Another empowering project: a performance of Petrushka, with the musicians doubling as actors. This was so impressive that the New York Philharmonic did it, too, empowering its own musicians.
Ross also empowers the students in his Maryland orchestra to help create a new kind of concert dress – informal black, with an accent color picked for each performance and applied (or not!) in creative ways by the musicians.
Ross has also run the National Orchestral Institute, a summer program for young professionals, where he gave musicians power to produce concerts on their own. Their programs featured classical performances alongside rock arrangements and improvisations.
Mason Bates: Fusion of opposites?
Not so. No opposites here. Yes, Mason Bates is a classical composer and a dance DJ. But in the 21st century, why should these things be opposites?
Here’s proof of that. Who likes what Bates does? No less a maestro than Riccardo Muti, who personally picked him (along with Anna Clyne, whose work also isn’t in a normal concert style) to be composer in residence with the Chicago Symphony.
Bates also does projects with his hometown band, the San Francisco Symphony – and with many other orchestras, including the YouTube Symphony, with which he performed in 2009 and 2011 as electronica soloist, as he often does, in symphonic pieces that he wrote. You can watch those performances, here and here. You’ll find an outline of his thriving classical career, along with details of his DJ work, on his website.
◇ ◇ ◇ ◇
**Exercise A**
Repeat the part of the excerpt on orchestral innovators starting with "Ross has also" and going on through "arrangements and improvisations.".
**Exercise B**
In the excerpt on orchestral innovators, who personally picked Mason Bates to be composer in residence with the Chicago Symphony?
**Exercise C**
Pick up the excerpt on orchestral innovators after its last sentence and keep writing it.

**The data**
◇ ◇ ◇ ◇
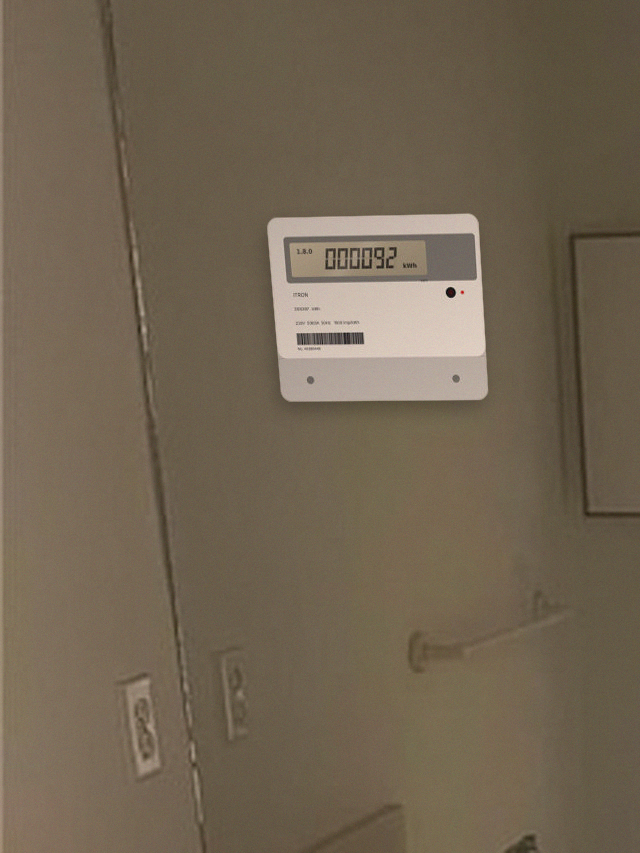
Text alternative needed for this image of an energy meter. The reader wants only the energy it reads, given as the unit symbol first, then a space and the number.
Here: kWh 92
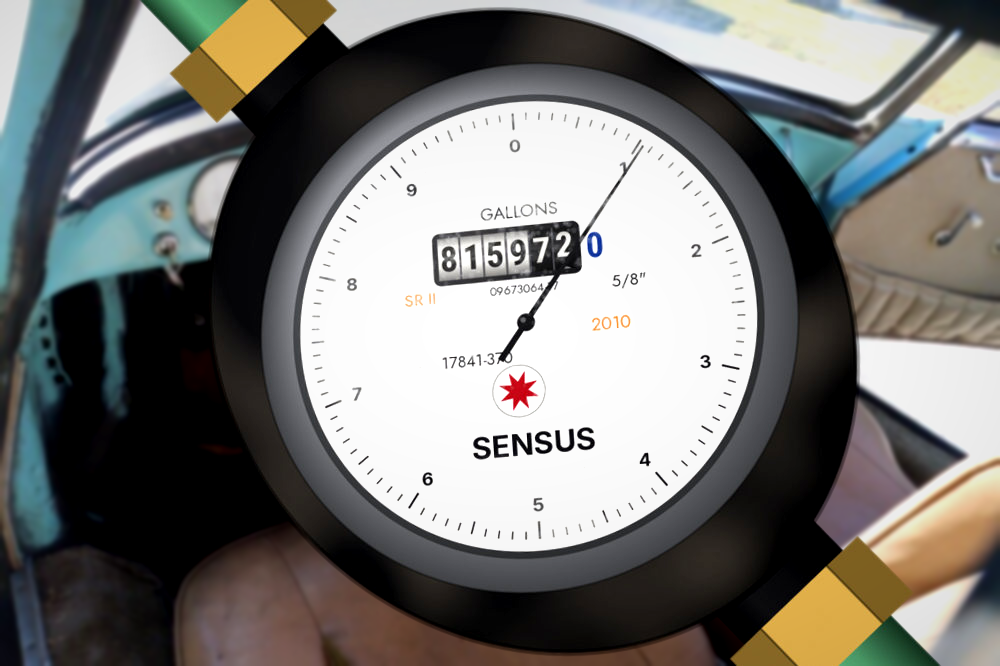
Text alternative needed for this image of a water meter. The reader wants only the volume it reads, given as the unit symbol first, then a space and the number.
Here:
◇ ◇ ◇ ◇
**Output A**
Ross has also run the National Orchestral Institute, a summer program for young professionals, where he gave musicians power to produce concerts on their own. Their programs featured classical performances alongside rock arrangements and improvisations.

**Output B**
Riccardo Muti

**Output C**
And, proving that all of this has an audience, he and Clyne exploded the Chicago Symphony’s new music series, MusicNOW, into something that attracts huge, young crowds.
Lara Downes: Doing it her way
Downes, a pianist, recorded an album not long ago that’s not a standard classical release. She and cellist Quill Bailey play American music: Barber, Copland, Bernstein, Lukas Foss. But with a twist. Yes, they play the Barber’s Cello Sonata, a formidable work written for their instruments. But they also play music they’ve arranged from songs by Barber, Bernstein and Copland, including two from Bernstein’s musicals. They play the music that they like.
In San Francisco, where she lives, Downes founded what she calls an “alt-classical” concert series called The Artist Sessions, which is hosted in clubs and performance spaces for people who never go to classical events. Downes has written about how hard she works to attract these people and to make the concerts memorable.
Other recordings? Highly varied.
13 Ways of Looking at the Goldbergs: 13 composers write their own takes on you know which Bach piece.
Exile’s Cafe: poignant works by composers living in exile.
If you follow the links, you’ll see that Downes promotes these highly individual releases with video trailers.